Doctors are putting pregnant women and their babies at serious risk by prescribing antidepressants, new research has shown.
Senior doctors have said that there is significant research to indicate that antidepressants such as selective serotonin reuptake inhibitors or SSRIs, can influence complications in pregnancy such as miscarriage, still birth and pre-eclampsia.
Doctors in Tufts University School of Medicine in Boston Massachusetts said that family doctors throughout the world are failing to recognise the damage that antidepressants cause.
SSRIs have also been linked to autism as well as bowel and lung cancer.
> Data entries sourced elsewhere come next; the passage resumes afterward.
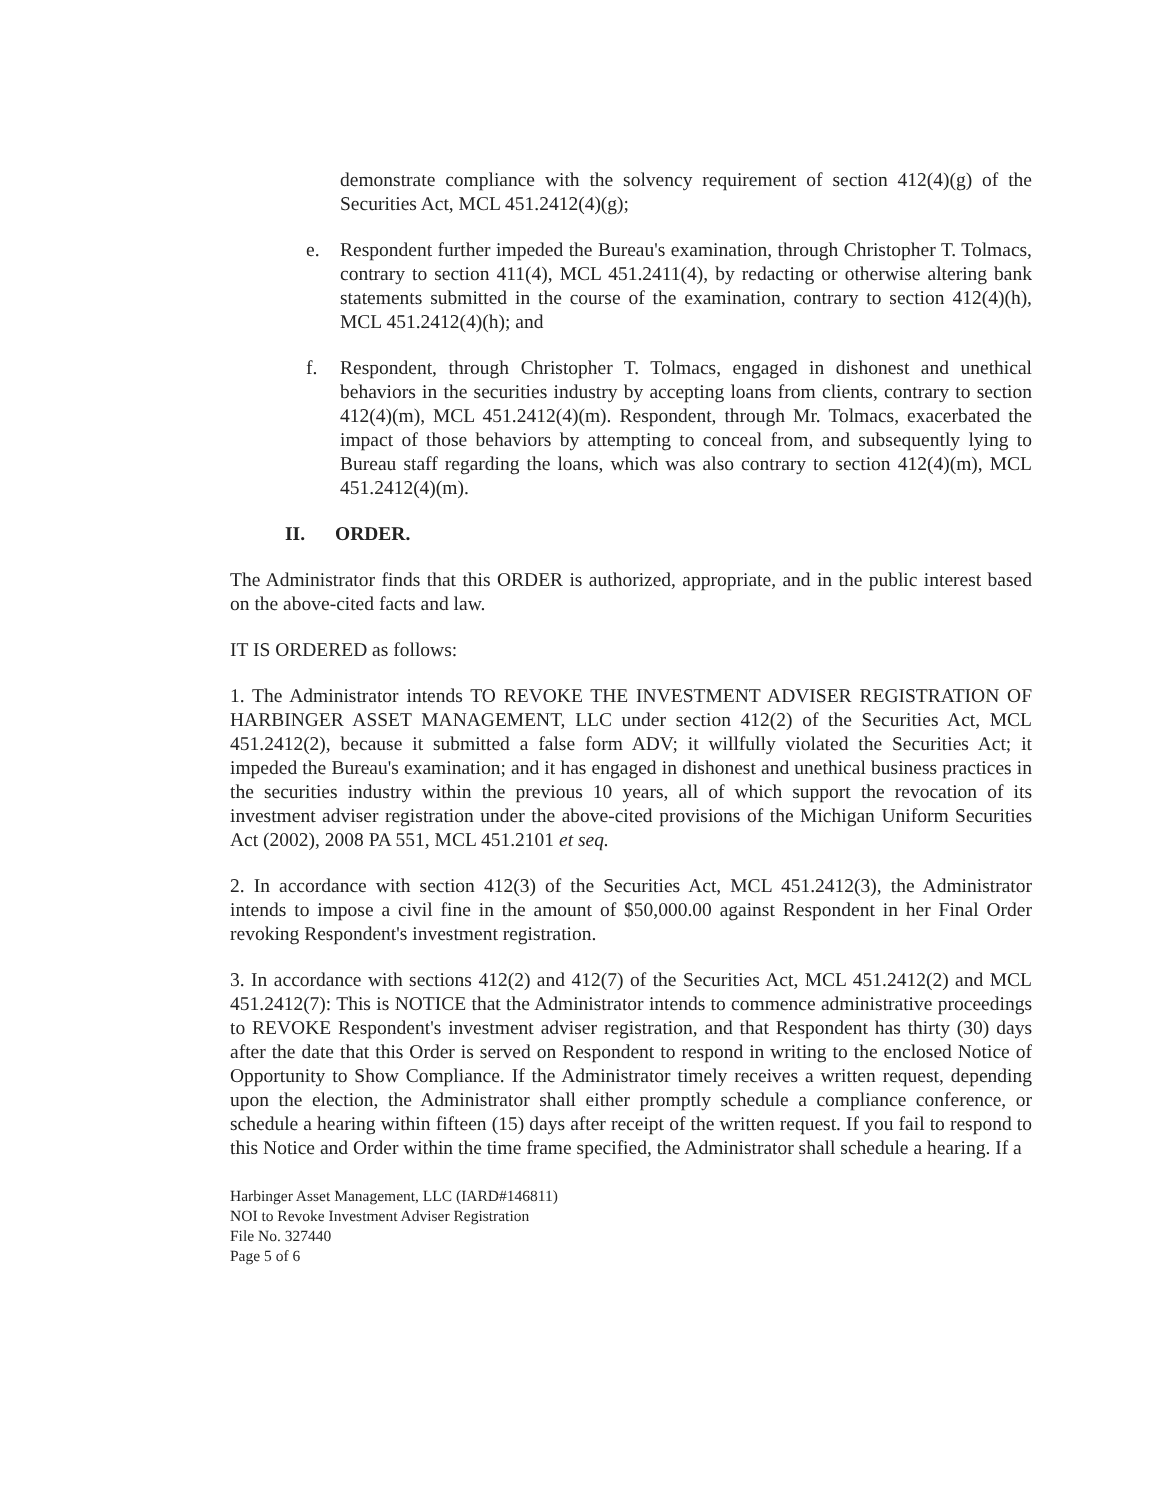demonstrate compliance with the solvency requirement of section 412(4)(g) of the Securities Act, MCL 451.2412(4)(g);
e. Respondent further impeded the Bureau's examination, through Christopher T. Tolmacs, contrary to section 411(4), MCL 451.2411(4), by redacting or otherwise altering bank statements submitted in the course of the examination, contrary to section 412(4)(h), MCL 451.2412(4)(h); and
f. Respondent, through Christopher T. Tolmacs, engaged in dishonest and unethical behaviors in the securities industry by accepting loans from clients, contrary to section 412(4)(m), MCL 451.2412(4)(m). Respondent, through Mr. Tolmacs, exacerbated the impact of those behaviors by attempting to conceal from, and subsequently lying to Bureau staff regarding the loans, which was also contrary to section 412(4)(m), MCL 451.2412(4)(m).
II. ORDER.
The Administrator finds that this ORDER is authorized, appropriate, and in the public interest based on the above-cited facts and law.
IT IS ORDERED as follows:
1. The Administrator intends TO REVOKE THE INVESTMENT ADVISER REGISTRATION OF HARBINGER ASSET MANAGEMENT, LLC under section 412(2) of the Securities Act, MCL 451.2412(2), because it submitted a false form ADV; it willfully violated the Securities Act; it impeded the Bureau's examination; and it has engaged in dishonest and unethical business practices in the securities industry within the previous 10 years, all of which support the revocation of its investment adviser registration under the above-cited provisions of the Michigan Uniform Securities Act (2002), 2008 PA 551, MCL 451.2101 et seq.
2. In accordance with section 412(3) of the Securities Act, MCL 451.2412(3), the Administrator intends to impose a civil fine in the amount of $50,000.00 against Respondent in her Final Order revoking Respondent's investment registration.
3. In accordance with sections 412(2) and 412(7) of the Securities Act, MCL 451.2412(2) and MCL 451.2412(7): This is NOTICE that the Administrator intends to commence administrative proceedings to REVOKE Respondent's investment adviser registration, and that Respondent has thirty (30) days after the date that this Order is served on Respondent to respond in writing to the enclosed Notice of Opportunity to Show Compliance. If the Administrator timely receives a written request, depending upon the election, the Administrator shall either promptly schedule a compliance conference, or schedule a hearing within fifteen (15) days after receipt of the written request. If you fail to respond to this Notice and Order within the time frame specified, the Administrator shall schedule a hearing. If a
Harbinger Asset Management, LLC (IARD#146811)
NOI to Revoke Investment Adviser Registration
File No. 327440
Page 5 of 6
According to The Irish Independent, Dr. Adam Urato, a researcher involved in the study said: “Study after study shows increased rates of newborn complications in those babies who were exposed to SSRIs in-utero.
Antidepressants put pregnant women at risk
At least 40 studies had shown a link between taking SSRIs in pregnancy and birth before 37 weeks, which can endanger the child
“It is a fact that these antidepressants have been very lucrative for the pharmaceutical industry and it is a fact that many of the users of these drugs are women of childbearing age.
“It stands to reason to me that the drug makers would rather that the risks of these agents in pregnancy not receive widespread attention as that would be a reason for many women to not take the drugs in the first place or to stop taking them—both of which are not good for sales of the product,” he said.